» YOUR INSTRUCTIONS: Take every line containing "pitch" out of the records.

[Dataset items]
============

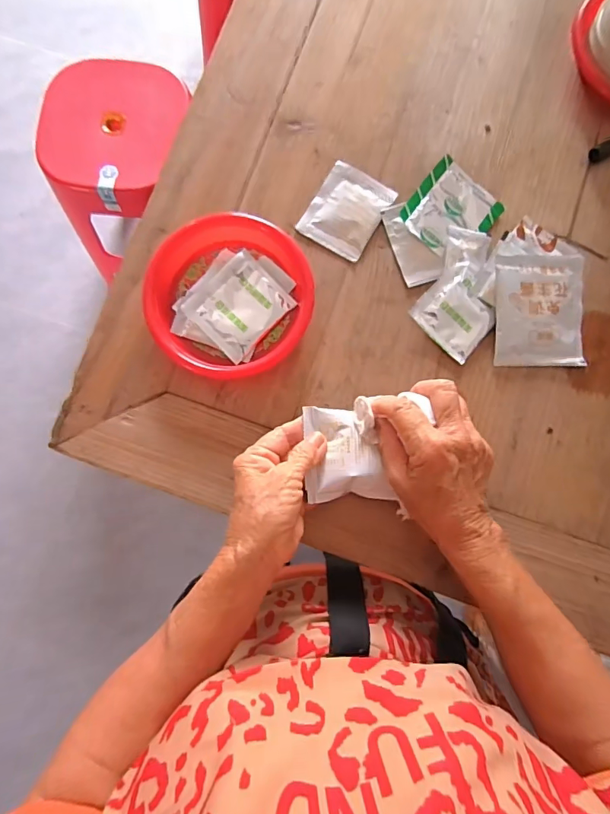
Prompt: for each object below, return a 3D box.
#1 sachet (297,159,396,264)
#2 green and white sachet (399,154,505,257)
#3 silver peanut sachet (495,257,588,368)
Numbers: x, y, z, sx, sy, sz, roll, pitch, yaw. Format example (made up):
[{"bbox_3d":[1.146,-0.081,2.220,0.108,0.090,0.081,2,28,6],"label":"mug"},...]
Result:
[{"bbox_3d":[0.038,-0.180,0.410,0.064,0.006,0.078,31,84,5],"label":"sachet"},{"bbox_3d":[0.132,-0.178,0.404,0.070,0.012,0.080,43,85,6],"label":"green and white sachet"},{"bbox_3d":[0.204,-0.082,0.389,0.077,0.017,0.092,-1,82,1],"label":"silver peanut sachet"}]

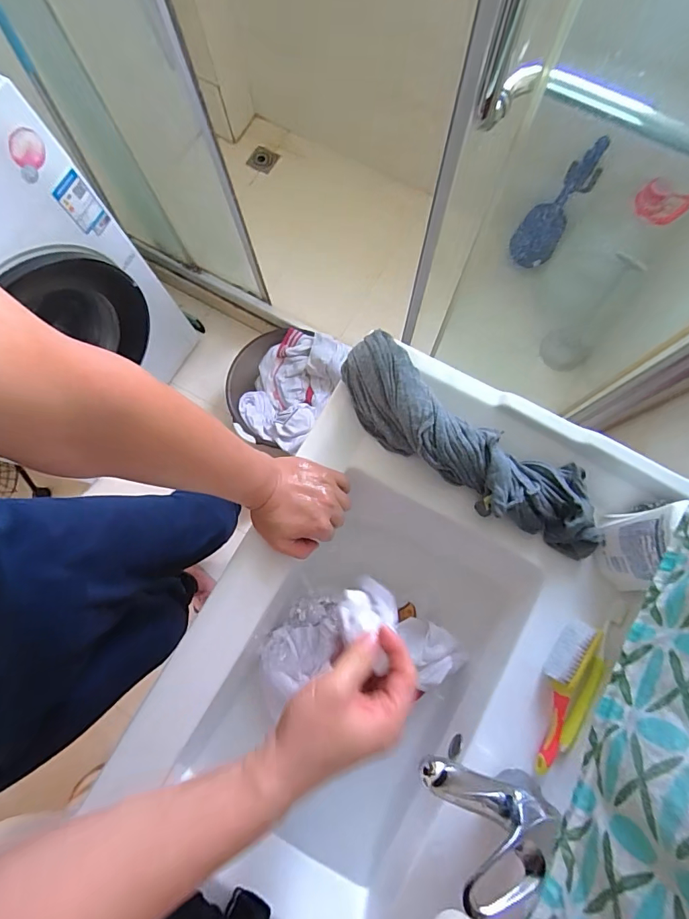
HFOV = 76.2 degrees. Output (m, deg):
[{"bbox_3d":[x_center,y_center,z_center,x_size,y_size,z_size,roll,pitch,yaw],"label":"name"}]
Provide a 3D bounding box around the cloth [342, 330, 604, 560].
[{"bbox_3d":[0.152,-0.015,0.528,0.364,0.070,0.107,34,81,8],"label":"cloth"}]

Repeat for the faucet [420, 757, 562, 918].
[{"bbox_3d":[0.129,0.360,0.434,0.140,0.115,0.093,22,80,6],"label":"faucet"}]

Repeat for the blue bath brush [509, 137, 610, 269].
[{"bbox_3d":[0.591,-0.711,1.253,0.133,0.426,0.038,27,65,7],"label":"blue bath brush"}]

============

» SOLUTION:
Numbers: x, y, z, sx, sy, sz, roll, pitch, yaw. Format example (made up):
[{"bbox_3d":[x_center,y_center,z_center,x_size,y_size,z_size,roll,pitch,yaw],"label":"name"}]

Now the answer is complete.